The bailout was going to cause inflation? How could it cause inflation if we were buying distressed assets with the intention of selling them back at a profit? Inflation can only be caused by an increase in the supply of money and credit. If we are lending the banks money on a short-term basis, holding their “toxic assets” as collateral with the intention of selling them back at a profit, doesn’t’ this mean that we are going to be extracting the extra liquidity that we are now pumping in?
In fact, that’s exactly what this means, only Warren Buffett ultimately knew that the American taxpayer was never going to see dollar-one of that money. Not only did the taxpayer not buy the assets at market value, but he actually payed 100 cents on the dollar, meaning that he payed the banks whatever they claimed the assets were worth. Hence the phrase “mark-to-make-believe.”
So, instead of paying market value when we bought them, and getting market value when we sold them, the US government paid whatever the banks wanted when it came time to dish the money out, and now that the banks have been made whole, they are demanding market prices for the crap that they unloaded on our national balance sheet just 2 years prior (the Fed now wanting to sell its MBS is just one example).
And finally, Warren Buffett wanted to assure us that neither he, nor Berkshire Hathaway, had anything to gain from his appearance on Charlie Rose that night.
ROSE: Right. There are those who – you just said you would do it yourself – there are those who believe, and it has been suggested, that this is the time for Warren Buffett to answer the call of his government in a country that’s been very good to him. What are you prepared to do yourself beyond run Berkshire Hathaway well?
BUFFETT: That’s my job. Any time I can be of help to the government, in terms of giving advice – I’ve given a little advice, actually.
BUFFETT: Trouble is it gets when it really counts. But anyway, obviously, I’m here tonight talking about this for that reason. It isn’t going to do anything for Berkshire Hathaway. That isn’t really true.
And there you have it in a nut shell. His job. That’s what it all comes down to. This is what Warren Buffett had been pitching the American people all night, that not only was he someone you could trust, but that it was in fact his job to make sure that the American people got a fair deal. It was his job to make sure that we didn’t get fleeced. One of the greatest American capitalists, who had never run for public office or held a policy post in Washington DC, had effectively anointed himself negotiator-in-chief for the biggest power grab in American history.

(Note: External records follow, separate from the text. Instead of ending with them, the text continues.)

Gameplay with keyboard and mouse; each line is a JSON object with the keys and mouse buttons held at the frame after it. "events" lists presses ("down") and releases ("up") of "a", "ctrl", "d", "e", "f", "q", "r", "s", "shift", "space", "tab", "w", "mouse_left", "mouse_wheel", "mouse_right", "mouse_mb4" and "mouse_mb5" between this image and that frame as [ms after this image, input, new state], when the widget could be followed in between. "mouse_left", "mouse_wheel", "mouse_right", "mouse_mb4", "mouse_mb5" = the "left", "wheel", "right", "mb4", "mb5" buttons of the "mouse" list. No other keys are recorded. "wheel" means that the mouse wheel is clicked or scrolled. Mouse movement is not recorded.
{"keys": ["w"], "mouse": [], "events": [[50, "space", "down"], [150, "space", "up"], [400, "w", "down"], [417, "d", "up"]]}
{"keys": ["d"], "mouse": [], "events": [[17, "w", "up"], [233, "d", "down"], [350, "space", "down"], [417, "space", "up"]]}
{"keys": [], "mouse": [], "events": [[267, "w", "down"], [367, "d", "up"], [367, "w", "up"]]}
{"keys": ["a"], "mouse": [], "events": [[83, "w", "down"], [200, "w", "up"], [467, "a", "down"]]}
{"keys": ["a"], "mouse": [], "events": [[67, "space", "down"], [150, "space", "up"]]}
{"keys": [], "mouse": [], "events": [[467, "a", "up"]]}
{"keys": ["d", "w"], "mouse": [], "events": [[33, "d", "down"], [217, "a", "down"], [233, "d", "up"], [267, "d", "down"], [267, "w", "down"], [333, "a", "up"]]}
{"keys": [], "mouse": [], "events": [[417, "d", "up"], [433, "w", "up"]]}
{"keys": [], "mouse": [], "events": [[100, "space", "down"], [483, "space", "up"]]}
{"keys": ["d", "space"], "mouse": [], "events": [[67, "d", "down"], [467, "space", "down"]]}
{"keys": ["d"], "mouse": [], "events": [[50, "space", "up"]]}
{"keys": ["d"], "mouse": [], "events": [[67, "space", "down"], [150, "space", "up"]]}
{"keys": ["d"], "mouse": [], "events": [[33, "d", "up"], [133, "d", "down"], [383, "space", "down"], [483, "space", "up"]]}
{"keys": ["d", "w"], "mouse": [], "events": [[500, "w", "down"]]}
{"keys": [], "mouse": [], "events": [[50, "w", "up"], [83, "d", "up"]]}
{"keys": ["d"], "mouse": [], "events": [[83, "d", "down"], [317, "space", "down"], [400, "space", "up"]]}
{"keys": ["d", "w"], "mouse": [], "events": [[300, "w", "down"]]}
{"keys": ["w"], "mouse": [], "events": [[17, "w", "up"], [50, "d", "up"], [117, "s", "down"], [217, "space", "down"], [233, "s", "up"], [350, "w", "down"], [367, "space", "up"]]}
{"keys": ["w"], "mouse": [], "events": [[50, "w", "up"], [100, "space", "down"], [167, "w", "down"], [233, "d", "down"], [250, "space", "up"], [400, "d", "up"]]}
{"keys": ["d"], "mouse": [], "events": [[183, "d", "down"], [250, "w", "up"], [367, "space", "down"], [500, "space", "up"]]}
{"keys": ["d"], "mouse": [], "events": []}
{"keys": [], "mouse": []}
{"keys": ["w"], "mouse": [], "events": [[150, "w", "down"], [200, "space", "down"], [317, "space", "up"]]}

So when Michael Steinhardt, came out on national television and called Warren Buffett the greatest “con-job” on planet earth, it offered people in the mainstream a moment to “reflect” (as he put it) on the deeds of a man that will otherwise be remembered, not as an enabler of elitism and financial oligarchy as he rightfully should be, but as a champion of the working man, who served the people more than he ever served himself.